Schon in den Anfängen der Karnevalgesellschaft wurden um die Jahrhundertwende in den hiesigen Wirtschaften sogenannte Kappenabende veranstaltet. Kappenabende waren ausschließlich Männersache. Wer jedoch als Bedienung arbeitete hatte das Glück, mit dabei sein zu dürfen. Da die Kostümierung damals noch sehr „dürftig“ war haben sich die Gäste einfach kleine Hüte, sprich Kappen aufgesetzt.

So richtig erwähnt wurden die Kappenbrüder erstmals in der ersten Satzung der Karnevalgesellschaft vom 6. Oktober 1928:
§ 2 „Der Elferrat hat das Recht Freunde und Gönner als Kappenbrüder zu berufen. Die Kappenbrüder nehmen nur mit beratender Stimme an den Sitzungen teil. Die Ernennung zum Kappenbruder- oder Schwester bedingt mindestens 2 Jahre aktive Beteiligung in der KGO“

Zusatz, erfolgt am 8.1.1950:
Zu den Kappenbrüdern gehört auch die jeweilige Prinzengarde. Die Kappenbrüder haben unter sich einen 1. Vorsitzenden und einen Stellvertreter zu wählen, dessen Wahl dem Elferrat mitzuteilen ist. Beim Ausscheiden eines Elferrats haben die Kappenbrüder die Lücke durch Wahl eines Kappenbruders zum Elferrat aufzufüllen.

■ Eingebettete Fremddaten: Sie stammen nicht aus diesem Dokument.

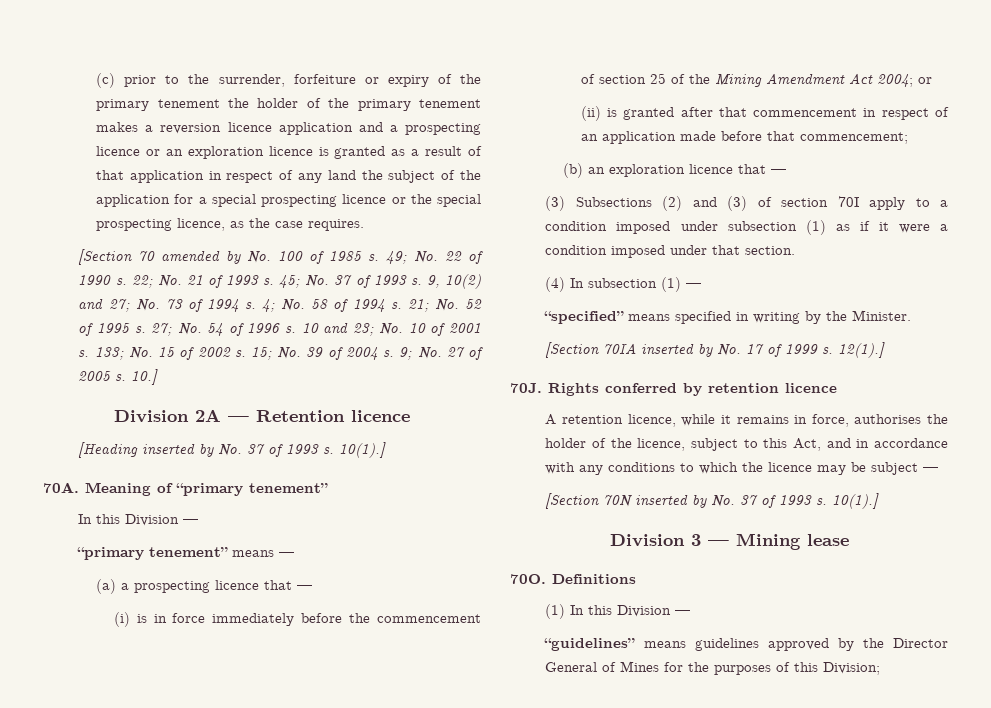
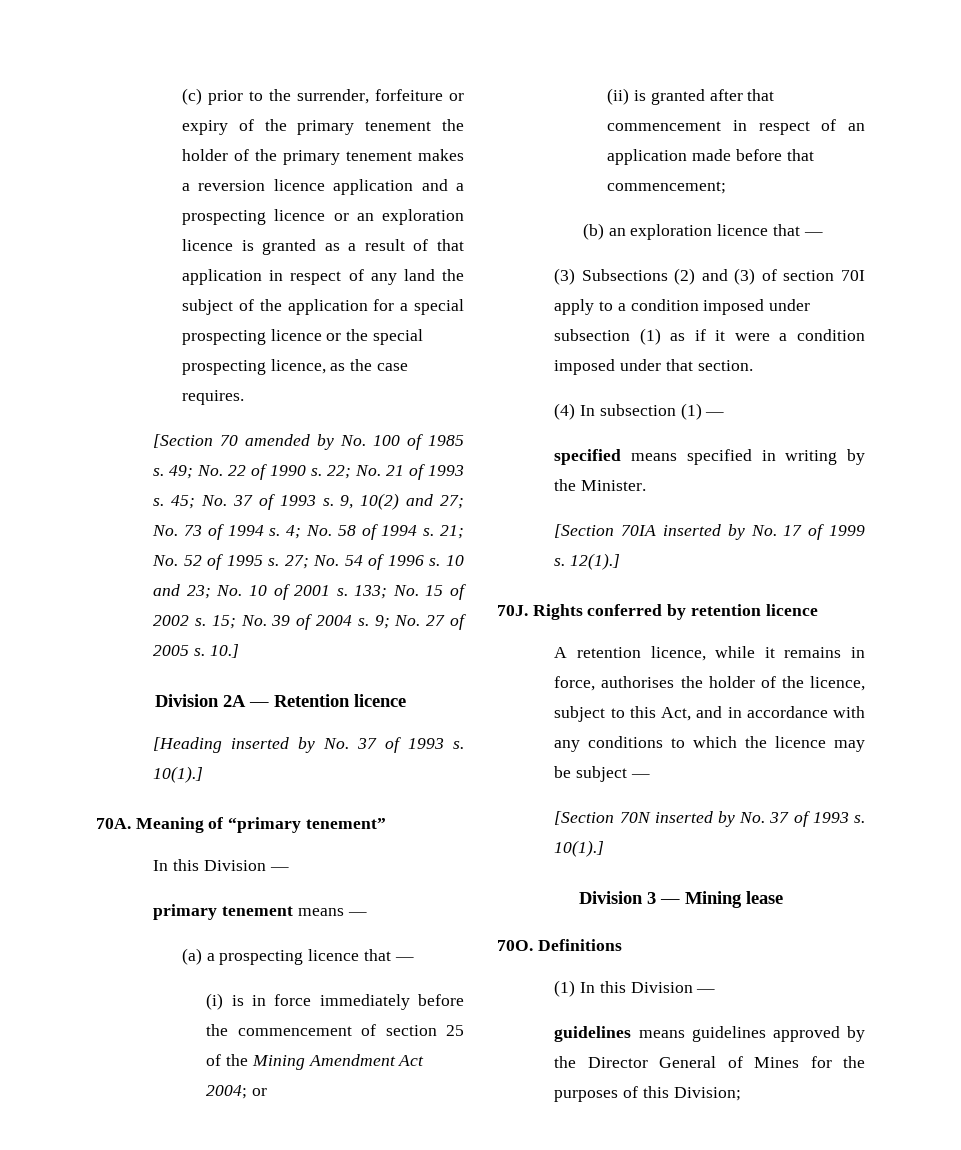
[77,547,229,560] “primary tenement” -> [153,904,294,920] primary tenement
[544,311,625,324] “specified” -> [554,449,622,465] specified
[544,638,636,651] “guidelines” -> [554,1026,632,1042] guidelines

Seit 1930 wird der 1. Vorsitzende der Kappenbrüder mit „Oberfeger“ betitelt. Es war dies Leopold Müller, Bäckermeister. Sein Stellvertreter, Christian Schilling, Sattlermeister, war dann folgerichtig der „Unterfeger“.

Fräulein Schlegel ernannte man 1934 zur ersten „Kappenschwester“. Sie konnte Klavier spielen und war somit unersetzlich bei den Gesangsvorführungen.

1949 explodierte dann die Mitgliederzahl der Kappenschwestern. Erstmals hatte die KGO neben dem Oberfeger Nikolaus Kösler eine „Oberfegerin“! Es war dies Friedl Hess mit ihren zwanzig neuen Kappenschwestern.

Alle Personen, die zum Gelingen der Fasnet beitrugen wurden also Kappenbrüder- oder Schwestern.

Heute sorgt diese Gruppe für den Ablauf der Prunksitzungen:
Kasse, Platzanweisungen, Licht und Ton, Bühnen Auf- und Abbau während der Vorstellung, Betreuung am Kinderball und Verteilung der Fasnetsküchle am Gompigen Donnerstag auf dem Marktplatz.